Material shown below:

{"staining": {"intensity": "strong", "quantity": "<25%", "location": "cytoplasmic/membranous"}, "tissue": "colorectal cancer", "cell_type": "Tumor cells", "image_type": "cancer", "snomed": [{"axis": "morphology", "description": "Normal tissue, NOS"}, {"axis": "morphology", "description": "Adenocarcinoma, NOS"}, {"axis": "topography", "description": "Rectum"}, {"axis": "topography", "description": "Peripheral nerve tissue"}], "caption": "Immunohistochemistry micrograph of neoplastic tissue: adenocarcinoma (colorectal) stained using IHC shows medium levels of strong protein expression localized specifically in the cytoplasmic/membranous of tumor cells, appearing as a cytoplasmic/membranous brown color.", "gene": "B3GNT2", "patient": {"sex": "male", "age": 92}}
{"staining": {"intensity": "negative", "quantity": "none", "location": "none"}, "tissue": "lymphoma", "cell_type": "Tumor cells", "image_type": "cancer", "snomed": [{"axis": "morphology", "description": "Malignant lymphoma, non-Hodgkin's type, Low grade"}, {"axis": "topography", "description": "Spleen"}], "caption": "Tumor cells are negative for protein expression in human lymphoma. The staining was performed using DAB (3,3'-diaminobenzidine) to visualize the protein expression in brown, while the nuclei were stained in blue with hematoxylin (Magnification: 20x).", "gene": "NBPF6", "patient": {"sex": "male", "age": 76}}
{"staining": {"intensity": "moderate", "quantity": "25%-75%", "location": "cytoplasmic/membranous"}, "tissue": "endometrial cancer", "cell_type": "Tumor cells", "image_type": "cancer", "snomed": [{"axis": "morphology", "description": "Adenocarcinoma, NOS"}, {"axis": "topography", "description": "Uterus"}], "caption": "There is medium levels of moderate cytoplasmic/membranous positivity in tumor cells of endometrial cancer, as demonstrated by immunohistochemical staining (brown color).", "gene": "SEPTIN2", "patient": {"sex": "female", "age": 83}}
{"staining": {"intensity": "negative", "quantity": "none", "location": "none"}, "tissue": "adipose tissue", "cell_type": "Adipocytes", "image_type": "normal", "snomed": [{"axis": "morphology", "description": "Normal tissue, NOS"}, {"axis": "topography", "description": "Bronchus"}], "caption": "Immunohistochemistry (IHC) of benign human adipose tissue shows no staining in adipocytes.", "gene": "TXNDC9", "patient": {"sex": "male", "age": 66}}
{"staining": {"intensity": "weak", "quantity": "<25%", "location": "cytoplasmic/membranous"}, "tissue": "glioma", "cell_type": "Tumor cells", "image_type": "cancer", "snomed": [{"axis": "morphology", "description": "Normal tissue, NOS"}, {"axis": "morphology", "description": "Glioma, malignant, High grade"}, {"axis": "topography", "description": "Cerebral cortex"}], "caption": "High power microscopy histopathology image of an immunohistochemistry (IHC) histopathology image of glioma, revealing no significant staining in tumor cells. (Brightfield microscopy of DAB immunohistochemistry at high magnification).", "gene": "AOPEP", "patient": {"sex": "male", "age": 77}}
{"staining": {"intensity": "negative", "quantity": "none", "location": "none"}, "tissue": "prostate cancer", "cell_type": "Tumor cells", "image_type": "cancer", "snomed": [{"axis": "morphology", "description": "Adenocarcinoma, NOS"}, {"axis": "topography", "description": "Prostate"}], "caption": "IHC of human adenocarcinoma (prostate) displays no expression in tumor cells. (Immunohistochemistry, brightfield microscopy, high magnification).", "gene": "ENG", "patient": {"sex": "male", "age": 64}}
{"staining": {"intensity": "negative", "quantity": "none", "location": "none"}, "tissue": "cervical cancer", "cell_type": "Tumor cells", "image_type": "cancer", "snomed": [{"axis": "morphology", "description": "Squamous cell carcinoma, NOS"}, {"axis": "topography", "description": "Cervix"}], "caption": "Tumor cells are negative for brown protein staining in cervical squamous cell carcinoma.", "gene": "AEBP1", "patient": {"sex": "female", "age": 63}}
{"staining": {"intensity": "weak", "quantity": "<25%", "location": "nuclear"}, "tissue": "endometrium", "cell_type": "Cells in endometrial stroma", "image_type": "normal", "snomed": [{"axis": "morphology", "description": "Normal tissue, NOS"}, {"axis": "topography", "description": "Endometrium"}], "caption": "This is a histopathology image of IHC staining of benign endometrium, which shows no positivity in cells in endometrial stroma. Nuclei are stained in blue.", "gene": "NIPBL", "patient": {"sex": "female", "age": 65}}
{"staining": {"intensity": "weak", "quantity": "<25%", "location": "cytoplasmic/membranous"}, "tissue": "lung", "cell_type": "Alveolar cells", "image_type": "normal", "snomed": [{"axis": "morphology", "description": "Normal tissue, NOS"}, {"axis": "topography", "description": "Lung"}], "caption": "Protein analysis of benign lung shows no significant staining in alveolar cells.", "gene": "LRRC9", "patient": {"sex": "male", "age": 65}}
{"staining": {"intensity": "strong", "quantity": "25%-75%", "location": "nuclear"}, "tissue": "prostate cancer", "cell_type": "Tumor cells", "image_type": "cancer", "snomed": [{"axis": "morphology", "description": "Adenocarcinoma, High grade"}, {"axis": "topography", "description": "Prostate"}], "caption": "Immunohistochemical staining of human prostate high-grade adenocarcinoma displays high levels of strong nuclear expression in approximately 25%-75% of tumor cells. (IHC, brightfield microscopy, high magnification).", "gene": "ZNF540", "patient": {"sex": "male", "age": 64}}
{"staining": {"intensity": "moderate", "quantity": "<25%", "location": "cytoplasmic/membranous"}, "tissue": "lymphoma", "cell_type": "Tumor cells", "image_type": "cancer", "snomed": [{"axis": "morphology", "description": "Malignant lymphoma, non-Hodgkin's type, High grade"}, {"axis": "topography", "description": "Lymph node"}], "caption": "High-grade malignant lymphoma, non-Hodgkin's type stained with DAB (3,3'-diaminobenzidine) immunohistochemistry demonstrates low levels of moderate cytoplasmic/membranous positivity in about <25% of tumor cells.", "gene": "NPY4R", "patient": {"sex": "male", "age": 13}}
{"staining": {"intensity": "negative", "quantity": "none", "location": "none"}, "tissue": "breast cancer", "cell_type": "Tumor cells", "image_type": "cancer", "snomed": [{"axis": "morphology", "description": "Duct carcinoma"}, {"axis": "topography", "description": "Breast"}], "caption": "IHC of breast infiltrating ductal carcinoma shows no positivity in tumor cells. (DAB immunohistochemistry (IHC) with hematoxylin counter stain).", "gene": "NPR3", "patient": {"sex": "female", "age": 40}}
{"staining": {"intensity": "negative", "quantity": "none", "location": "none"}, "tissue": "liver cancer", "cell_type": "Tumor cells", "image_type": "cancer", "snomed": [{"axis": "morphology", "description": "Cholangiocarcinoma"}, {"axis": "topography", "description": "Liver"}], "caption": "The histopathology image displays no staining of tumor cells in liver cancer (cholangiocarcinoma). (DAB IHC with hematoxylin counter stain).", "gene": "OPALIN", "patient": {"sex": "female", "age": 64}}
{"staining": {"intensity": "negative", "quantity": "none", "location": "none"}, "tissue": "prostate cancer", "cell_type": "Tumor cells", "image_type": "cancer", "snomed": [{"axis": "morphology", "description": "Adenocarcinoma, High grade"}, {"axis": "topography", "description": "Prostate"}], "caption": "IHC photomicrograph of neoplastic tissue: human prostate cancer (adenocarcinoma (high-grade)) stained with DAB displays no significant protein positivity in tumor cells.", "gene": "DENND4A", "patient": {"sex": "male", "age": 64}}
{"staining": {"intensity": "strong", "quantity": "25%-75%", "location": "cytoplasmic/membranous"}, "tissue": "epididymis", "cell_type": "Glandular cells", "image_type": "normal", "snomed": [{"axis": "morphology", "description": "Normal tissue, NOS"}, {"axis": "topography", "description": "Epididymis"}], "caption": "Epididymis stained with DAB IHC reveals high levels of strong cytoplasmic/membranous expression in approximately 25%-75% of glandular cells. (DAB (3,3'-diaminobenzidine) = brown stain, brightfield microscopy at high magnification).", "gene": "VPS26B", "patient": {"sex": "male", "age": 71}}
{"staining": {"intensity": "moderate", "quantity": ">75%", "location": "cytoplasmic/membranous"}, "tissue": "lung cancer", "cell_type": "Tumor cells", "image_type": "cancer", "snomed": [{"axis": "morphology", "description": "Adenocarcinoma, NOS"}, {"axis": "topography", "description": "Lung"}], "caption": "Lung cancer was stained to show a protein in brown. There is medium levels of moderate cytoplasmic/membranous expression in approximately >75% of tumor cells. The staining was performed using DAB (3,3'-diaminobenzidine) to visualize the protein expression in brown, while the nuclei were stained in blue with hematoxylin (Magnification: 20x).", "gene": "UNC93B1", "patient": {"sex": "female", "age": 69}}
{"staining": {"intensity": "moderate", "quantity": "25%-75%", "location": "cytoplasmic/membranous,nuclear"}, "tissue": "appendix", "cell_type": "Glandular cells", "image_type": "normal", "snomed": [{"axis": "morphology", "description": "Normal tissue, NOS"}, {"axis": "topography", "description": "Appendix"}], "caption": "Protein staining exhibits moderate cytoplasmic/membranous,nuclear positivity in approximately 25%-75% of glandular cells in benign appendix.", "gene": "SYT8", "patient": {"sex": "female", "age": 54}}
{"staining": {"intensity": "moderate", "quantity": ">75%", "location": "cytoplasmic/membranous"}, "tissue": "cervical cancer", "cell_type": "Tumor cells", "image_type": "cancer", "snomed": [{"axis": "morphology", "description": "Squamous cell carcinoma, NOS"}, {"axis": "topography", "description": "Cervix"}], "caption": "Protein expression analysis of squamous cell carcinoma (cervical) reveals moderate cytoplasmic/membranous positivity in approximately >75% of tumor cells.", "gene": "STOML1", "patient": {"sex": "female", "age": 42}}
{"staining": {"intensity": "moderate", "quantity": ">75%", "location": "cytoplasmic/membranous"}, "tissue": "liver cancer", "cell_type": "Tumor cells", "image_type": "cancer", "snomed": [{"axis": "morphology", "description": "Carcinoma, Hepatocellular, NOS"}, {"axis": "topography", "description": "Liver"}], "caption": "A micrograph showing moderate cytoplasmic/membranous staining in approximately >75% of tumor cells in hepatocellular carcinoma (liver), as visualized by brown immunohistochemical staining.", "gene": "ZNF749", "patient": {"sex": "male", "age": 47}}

End of Material shown.

Directions: Out of the data above, give again only the lines starting at the one holding "histopathology image displays" and ending at the one holding "with DAB IHC", unchanged.

Expected answer:
{"staining": {"intensity": "negative", "quantity": "none", "location": "none"}, "tissue": "liver cancer", "cell_type": "Tumor cells", "image_type": "cancer", "snomed": [{"axis": "morphology", "description": "Cholangiocarcinoma"}, {"axis": "topography", "description": "Liver"}], "caption": "The histopathology image displays no staining of tumor cells in liver cancer (cholangiocarcinoma). (DAB IHC with hematoxylin counter stain).", "gene": "OPALIN", "patient": {"sex": "female", "age": 64}}
{"staining": {"intensity": "negative", "quantity": "none", "location": "none"}, "tissue": "prostate cancer", "cell_type": "Tumor cells", "image_type": "cancer", "snomed": [{"axis": "morphology", "description": "Adenocarcinoma, High grade"}, {"axis": "topography", "description": "Prostate"}], "caption": "IHC photomicrograph of neoplastic tissue: human prostate cancer (adenocarcinoma (high-grade)) stained with DAB displays no significant protein positivity in tumor cells.", "gene": "DENND4A", "patient": {"sex": "male", "age": 64}}
{"staining": {"intensity": "strong", "quantity": "25%-75%", "location": "cytoplasmic/membranous"}, "tissue": "epididymis", "cell_type": "Glandular cells", "image_type": "normal", "snomed": [{"axis": "morphology", "description": "Normal tissue, NOS"}, {"axis": "topography", "description": "Epididymis"}], "caption": "Epididymis stained with DAB IHC reveals high levels of strong cytoplasmic/membranous expression in approximately 25%-75% of glandular cells. (DAB (3,3'-diaminobenzidine) = brown stain, brightfield microscopy at high magnification).", "gene": "VPS26B", "patient": {"sex": "male", "age": 71}}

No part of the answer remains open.